## [PROPOSTA DO EXERCÍCIO]
• A. No trecho para leitura, qual mantra os outros alunos repetiam sem parar?
• B. Dê continuidade ao relato do acidente com a professora, começando logo após a última frase do trecho para leitura.

## [TRECHO PARA LEITURA]
==========

Todos os outros alunos repetiam incessantemente um mantra que dizia
“Milu Minei”. Fiquei horas me indagando quem seria agora o tal do
“Milu”, tantos nomes novos! Era um novo mundo! Eu precisava estudar.
Eu já estava quase totalmente de ponta-cabeça
quando percebi que minhas mãos suavam muito e que a qualquer momento eu
poderia escorregar daquele mat cheio de mucos nasais. Com medo da queda
repentina, provoquei uma queda instantânea (também não me perguntem o
que eu quis dizer com isso)… mas não medi exatamente a distância entre
meu pé e o nariz da professora, causando assim um acidente dos mais
bizarros da minha vida: eu dei um coice feroz na coitada.

==========

## [DADOS APRESENTADOS]
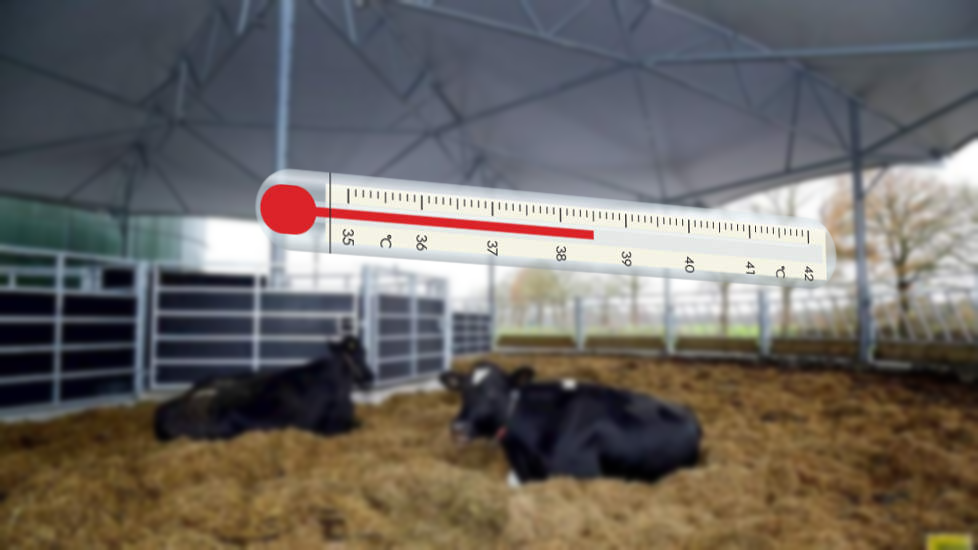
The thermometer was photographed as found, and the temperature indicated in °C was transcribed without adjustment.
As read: 38.5 °C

==========

## [RESPOSTAS DO EXERCÍCIO]
• A. Os outros alunos repetiam o mantra “Milu Minei”.

• B.
Nocauteada, tonta e pronta para esquecer os mantras e mandar um sonoro
“cacete, sua vaca”, a professora não sabia se resolvia primeiro a dor do
seu nariz ou a expulsão da minha existência daquela aula. Eu tentei
ajudar falando na língua dela: “reza para o tal do Crisnaquedá, ou pra
esse outro Milu Minei, se concentra neles.”
Só depois descobri que Krishna Das era o cantor
do CD que tava tocando durante a aula. Uma espécie de Rei Roberto Carlos
para os iogues. E que o mantra, na verdade, era “me iluminei”. Eu sei
que tudo isso parece um roteiro bem ruim de um filme bem ruim, mas
aconteceu.
Enquanto os outros alunos correram para buscar gelo, eu tratei de
evaporar dali o mais rápido possível. O problema foi que desci as
escadas sem levar em consideração minhas pernas trêmulas por causa dos
exercícios, a cabeça baixa por causa da vergonha e os olhos quase cegos
por causa da alergia. Sim, eu rolei mais de 15 degraus escada a baixo,
levando comigo gatos, imagens de Buda, uma cortina de seda e alguns dos
alunos que estavam na contramão.
Quando finalmente consegui sair dali, eu não tinha dúvidas: era a pessoa mais plena do mundo.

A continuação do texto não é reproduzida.